Without the boundary wrapper, the CREATE DYNAMIC TABLE statement returns an error because Snowflake can’t resolve the view’s dynamic table dependency into a single coordinated pipeline. This also applies to shared secure views. If a provider shares a secure view whose dependencies include a dynamic table, the consumer must wrap it in DYNAMIC_TABLE_REFRESH_BOUNDARY().

For sharing-specific guidance on pipeline boundaries, see On a shared view that references a dynamic table.

Verify pipeline boundaries

Use DYNAMIC_TABLE_GRAPH_HISTORY to confirm which tables share a pipeline and which are separated by a boundary. Tables in the same pipeline share the same graph and have coordinated scheduling states.

SELECT
    name,
    scheduling_state:"state"::STRING AS scheduling_state,
    target_lag_type,
    target_lag_sec,
    ARRAY_TO_STRING(
        TRANSFORM(inputs, o -> o:"name"::STRING),
        ', '
    ) AS inputs
FROM TABLE(INFORMATION_SCHEMA.DYNAMIC_TABLE_GRAPH_HISTORY())
WHERE name IN ('MYDB.MYSCHEMA.DT_ORDERS', 'MYDB.MYSCHEMA.DT_ORDERS_DAILY',
               'MYDB.MYSCHEMA.DT_ENRICHED_ORDERS')
ORDER BY name;
+------------------------------------+------------------+-----------------+----------------+-----------------------------------------------------+
| NAME                               | SCHEDULING_STATE | TARGET_LAG_TYPE | TARGET_LAG_SEC | INPUTS                                              |
|------------------------------------+------------------+-----------------+----------------+-----------------------------------------------------|
| MYDB.MYSCHEMA.DT_ENRICHED_ORDERS      | ACTIVE           | USER_DEFINED    |            300 | MYDB.MYSCHEMA.DT_ORDERS                            |
| MYDB.MYSCHEMA.DT_ORDERS_DAILY     | ACTIVE           | USER_DEFINED    |           1800 | MYDB.MYSCHEMA.DT_ORDERS, MYDB.MYSCHEMA.DIM_CUSTOMERS |
| MYDB.MYSCHEMA.DT_ORDERS           | ACTIVE           | USER_DEFINED    |            600 | MYDB.MYSCHEMA.RAW_ORDERS                            |
+------------------------------------+------------------+-----------------+----------------+-----------------------------------------------------+

Tip

The query above does not distinguish boundary inputs. In the raw JSON, boundary inputs appear with insideRefreshBoundary: true. If a table you expected in this pipeline is missing from the output, check its definition for a DYNAMIC_TABLE_REFRESH_BOUNDARY() wrapper.

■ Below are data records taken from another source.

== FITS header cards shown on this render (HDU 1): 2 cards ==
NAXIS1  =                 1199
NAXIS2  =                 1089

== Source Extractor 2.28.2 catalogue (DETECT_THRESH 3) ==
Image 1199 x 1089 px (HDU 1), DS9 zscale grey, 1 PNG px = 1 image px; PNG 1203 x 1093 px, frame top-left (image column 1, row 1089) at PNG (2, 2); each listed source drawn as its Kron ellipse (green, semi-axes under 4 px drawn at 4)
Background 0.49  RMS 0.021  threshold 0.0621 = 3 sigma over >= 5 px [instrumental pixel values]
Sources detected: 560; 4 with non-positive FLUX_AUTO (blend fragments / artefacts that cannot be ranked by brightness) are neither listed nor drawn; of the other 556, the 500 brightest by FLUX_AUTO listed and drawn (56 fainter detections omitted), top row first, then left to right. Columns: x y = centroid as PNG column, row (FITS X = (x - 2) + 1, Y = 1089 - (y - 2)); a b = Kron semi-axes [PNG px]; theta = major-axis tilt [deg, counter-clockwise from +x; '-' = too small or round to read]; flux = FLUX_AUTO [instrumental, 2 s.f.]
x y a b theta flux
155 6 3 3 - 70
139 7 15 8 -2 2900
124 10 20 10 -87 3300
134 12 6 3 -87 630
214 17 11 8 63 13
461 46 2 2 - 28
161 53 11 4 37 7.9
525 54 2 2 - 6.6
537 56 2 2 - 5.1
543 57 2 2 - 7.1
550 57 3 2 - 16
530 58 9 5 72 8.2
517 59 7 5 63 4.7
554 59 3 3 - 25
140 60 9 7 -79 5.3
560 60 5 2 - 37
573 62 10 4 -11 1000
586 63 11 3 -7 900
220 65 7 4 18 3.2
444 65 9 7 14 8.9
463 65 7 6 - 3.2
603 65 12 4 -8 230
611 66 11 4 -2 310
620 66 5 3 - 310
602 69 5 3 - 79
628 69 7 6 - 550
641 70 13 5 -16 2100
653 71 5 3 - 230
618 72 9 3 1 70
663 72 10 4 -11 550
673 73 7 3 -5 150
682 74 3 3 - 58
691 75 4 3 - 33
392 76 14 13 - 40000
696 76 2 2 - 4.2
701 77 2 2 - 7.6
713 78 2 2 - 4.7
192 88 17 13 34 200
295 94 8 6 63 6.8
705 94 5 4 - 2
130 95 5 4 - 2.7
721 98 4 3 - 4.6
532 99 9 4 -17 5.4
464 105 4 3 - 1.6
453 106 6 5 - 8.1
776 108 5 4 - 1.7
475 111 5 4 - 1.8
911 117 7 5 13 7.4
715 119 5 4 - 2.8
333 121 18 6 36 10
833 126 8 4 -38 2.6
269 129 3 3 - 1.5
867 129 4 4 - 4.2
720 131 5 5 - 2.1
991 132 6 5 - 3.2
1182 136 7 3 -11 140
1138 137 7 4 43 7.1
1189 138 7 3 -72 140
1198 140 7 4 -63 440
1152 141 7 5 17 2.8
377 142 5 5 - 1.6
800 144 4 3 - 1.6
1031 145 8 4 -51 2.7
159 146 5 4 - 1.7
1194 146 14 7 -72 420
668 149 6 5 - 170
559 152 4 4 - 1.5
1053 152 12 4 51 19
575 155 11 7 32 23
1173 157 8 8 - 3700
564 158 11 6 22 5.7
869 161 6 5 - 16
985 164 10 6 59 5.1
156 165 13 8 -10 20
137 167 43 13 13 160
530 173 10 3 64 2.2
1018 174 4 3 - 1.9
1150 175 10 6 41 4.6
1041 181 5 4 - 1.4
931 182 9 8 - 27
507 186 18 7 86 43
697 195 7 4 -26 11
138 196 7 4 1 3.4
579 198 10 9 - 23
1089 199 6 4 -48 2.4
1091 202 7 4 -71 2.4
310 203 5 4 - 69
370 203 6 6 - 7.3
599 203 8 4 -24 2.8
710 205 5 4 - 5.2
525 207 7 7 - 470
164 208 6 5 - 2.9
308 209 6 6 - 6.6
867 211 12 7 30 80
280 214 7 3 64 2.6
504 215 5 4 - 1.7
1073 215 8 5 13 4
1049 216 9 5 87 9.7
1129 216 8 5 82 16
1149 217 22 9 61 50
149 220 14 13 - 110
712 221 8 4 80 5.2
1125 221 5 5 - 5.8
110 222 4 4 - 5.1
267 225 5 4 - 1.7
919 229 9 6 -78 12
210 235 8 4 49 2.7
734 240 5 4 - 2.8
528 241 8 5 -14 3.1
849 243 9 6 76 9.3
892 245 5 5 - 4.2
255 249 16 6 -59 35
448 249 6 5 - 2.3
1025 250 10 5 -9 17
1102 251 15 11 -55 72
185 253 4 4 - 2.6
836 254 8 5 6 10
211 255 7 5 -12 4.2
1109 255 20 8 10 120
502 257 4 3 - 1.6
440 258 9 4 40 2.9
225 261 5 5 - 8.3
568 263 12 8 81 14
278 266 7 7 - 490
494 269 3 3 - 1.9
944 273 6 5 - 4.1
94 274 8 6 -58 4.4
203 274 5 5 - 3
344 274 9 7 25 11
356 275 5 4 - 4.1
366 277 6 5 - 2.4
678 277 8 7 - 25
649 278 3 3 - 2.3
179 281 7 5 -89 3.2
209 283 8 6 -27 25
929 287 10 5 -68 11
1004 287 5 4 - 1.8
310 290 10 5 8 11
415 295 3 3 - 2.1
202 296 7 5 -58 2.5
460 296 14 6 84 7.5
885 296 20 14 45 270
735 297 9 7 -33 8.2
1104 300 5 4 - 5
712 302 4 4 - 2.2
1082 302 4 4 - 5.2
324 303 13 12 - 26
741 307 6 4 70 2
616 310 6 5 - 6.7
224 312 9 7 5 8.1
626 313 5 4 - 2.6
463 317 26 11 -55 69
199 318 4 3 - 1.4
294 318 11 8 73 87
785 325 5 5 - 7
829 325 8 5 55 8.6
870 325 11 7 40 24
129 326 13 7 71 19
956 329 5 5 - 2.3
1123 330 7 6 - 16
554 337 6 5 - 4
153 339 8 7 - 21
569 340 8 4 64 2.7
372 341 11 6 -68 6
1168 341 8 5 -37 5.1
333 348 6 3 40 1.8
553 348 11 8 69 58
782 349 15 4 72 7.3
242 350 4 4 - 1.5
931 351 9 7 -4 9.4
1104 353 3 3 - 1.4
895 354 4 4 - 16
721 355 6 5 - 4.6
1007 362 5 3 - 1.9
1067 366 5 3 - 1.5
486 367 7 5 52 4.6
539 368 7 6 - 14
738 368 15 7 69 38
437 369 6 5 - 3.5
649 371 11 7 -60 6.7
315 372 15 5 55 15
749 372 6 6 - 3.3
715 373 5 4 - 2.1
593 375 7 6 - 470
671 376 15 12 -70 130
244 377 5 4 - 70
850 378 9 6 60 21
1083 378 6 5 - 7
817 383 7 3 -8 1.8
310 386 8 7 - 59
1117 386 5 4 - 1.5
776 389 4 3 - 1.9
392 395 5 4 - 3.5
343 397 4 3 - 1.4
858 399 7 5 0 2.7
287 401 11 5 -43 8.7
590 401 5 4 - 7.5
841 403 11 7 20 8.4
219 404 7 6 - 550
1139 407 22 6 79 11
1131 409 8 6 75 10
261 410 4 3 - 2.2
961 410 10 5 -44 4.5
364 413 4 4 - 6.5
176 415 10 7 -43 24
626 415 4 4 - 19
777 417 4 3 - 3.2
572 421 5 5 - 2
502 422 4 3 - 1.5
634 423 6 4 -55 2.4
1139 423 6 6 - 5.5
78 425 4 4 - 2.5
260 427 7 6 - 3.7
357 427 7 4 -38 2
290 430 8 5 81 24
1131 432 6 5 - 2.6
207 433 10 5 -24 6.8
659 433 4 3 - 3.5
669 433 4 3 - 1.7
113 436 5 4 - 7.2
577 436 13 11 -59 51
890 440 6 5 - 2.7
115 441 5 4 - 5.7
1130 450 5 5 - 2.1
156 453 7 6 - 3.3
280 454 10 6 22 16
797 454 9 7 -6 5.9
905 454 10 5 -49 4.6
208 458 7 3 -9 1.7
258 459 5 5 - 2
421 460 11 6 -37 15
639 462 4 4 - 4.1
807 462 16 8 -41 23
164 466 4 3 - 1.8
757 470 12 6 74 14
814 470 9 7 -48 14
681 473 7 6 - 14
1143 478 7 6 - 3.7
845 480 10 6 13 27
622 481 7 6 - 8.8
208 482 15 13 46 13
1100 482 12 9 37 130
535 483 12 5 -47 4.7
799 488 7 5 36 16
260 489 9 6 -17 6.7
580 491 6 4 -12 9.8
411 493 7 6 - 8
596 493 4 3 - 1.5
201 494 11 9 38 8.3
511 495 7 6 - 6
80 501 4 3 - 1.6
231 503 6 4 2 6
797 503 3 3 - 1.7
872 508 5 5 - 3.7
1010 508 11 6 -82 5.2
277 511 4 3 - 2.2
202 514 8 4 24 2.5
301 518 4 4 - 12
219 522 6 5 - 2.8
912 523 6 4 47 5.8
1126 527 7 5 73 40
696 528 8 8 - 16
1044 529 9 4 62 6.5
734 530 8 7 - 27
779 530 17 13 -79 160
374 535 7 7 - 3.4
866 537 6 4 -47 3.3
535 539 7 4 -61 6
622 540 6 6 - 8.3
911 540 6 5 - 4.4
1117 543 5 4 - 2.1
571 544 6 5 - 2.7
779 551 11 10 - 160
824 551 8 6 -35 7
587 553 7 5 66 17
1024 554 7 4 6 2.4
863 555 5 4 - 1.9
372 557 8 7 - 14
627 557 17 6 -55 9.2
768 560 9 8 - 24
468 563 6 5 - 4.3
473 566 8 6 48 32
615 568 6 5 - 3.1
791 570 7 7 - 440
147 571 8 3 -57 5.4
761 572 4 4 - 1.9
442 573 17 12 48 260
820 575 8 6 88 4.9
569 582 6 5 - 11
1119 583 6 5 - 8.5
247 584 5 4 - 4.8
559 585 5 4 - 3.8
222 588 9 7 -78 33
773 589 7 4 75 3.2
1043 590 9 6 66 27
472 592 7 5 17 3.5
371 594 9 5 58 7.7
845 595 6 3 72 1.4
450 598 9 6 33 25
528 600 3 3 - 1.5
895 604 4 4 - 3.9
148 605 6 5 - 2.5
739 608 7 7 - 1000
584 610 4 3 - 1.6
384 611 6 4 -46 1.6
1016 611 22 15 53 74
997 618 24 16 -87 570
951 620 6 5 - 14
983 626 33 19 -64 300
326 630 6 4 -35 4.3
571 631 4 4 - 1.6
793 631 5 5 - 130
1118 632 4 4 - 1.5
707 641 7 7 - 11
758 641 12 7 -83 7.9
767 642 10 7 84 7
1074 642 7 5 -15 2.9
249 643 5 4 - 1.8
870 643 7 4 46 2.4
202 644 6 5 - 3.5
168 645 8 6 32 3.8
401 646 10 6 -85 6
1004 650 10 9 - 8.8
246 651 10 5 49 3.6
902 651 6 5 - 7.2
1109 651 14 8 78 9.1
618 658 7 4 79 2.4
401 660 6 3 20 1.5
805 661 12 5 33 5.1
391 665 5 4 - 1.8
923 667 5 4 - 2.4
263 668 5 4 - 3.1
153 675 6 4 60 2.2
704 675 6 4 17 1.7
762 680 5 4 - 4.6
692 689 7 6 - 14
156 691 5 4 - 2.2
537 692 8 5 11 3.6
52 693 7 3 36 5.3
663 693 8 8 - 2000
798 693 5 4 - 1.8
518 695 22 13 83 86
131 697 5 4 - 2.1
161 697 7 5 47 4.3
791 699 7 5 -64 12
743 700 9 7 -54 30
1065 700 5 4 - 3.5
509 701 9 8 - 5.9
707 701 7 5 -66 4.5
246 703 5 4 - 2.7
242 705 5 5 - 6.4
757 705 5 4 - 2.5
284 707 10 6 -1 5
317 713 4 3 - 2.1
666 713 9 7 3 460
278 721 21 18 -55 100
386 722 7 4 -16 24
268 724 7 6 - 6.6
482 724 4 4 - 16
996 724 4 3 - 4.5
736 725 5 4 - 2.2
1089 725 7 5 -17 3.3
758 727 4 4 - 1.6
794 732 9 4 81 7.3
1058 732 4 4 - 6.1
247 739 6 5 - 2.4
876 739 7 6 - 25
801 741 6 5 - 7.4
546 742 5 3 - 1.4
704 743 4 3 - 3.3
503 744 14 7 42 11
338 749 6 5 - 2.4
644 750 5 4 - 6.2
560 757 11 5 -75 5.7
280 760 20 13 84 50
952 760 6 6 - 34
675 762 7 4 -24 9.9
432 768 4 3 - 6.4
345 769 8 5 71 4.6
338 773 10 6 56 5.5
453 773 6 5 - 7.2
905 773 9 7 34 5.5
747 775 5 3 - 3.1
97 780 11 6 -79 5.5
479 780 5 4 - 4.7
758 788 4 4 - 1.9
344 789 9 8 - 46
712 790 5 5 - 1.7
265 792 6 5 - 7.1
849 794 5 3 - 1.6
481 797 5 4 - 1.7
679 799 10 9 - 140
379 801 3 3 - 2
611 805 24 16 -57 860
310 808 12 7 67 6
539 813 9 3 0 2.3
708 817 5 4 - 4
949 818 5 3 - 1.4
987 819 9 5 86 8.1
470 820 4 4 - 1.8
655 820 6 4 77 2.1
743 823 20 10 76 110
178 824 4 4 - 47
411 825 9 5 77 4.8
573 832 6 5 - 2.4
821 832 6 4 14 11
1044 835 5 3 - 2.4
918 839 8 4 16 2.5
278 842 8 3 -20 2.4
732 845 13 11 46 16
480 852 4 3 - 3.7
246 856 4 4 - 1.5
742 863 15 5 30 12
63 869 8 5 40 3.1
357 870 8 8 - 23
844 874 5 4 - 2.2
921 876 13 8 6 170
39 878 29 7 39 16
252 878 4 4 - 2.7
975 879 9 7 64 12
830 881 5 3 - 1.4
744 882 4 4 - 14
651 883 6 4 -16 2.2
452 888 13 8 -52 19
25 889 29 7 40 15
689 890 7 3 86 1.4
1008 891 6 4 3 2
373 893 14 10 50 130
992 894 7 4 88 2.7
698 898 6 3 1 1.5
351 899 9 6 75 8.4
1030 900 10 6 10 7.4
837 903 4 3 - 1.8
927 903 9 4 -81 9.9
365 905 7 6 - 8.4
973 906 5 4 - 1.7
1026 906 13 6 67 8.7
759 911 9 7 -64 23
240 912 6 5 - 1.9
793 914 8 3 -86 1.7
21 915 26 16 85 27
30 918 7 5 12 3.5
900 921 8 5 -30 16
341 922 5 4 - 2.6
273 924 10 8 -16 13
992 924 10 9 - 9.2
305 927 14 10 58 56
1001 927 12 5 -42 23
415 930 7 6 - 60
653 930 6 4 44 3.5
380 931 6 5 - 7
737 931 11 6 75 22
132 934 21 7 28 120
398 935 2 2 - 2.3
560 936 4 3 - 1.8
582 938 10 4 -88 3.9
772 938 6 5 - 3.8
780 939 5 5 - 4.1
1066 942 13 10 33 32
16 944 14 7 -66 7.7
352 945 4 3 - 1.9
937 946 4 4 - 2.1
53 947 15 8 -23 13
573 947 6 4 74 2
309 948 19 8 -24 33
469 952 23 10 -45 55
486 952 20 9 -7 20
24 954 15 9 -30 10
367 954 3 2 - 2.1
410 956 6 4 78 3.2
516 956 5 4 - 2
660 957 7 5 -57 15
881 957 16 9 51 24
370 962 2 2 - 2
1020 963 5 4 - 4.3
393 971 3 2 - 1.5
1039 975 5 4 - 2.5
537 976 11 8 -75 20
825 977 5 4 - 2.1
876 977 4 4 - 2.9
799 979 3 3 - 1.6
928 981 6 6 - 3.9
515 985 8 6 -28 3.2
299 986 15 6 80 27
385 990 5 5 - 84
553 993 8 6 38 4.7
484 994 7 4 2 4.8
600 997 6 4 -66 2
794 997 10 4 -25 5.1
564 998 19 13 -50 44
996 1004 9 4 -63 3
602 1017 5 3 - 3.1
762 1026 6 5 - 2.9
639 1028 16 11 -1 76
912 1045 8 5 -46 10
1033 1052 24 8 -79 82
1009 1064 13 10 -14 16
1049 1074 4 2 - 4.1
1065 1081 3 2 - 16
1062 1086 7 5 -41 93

Restrictions on refresh boundaries

Within a single definition, all references to the same upstream dynamic table must be consistently direct or consistently wrapped in DYNAMIC_TABLE_REFRESH_BOUNDARY(). Mixing both causes CREATE DYNAMIC TABLE to fail.

Boundary targets must be named objects. DYNAMIC_TABLE_REFRESH_BOUNDARY() wraps a table, view, dynamic table, or CTE (common table expression). It can’t wrap inline subqueries, table functions, or UDTFs (user-defined table functions).

Has no effect outside dynamic tables. You can call DYNAMIC_TABLE_REFRESH_BOUNDARY() in a regular SELECT query, but it has no effect outside a dynamic table definition.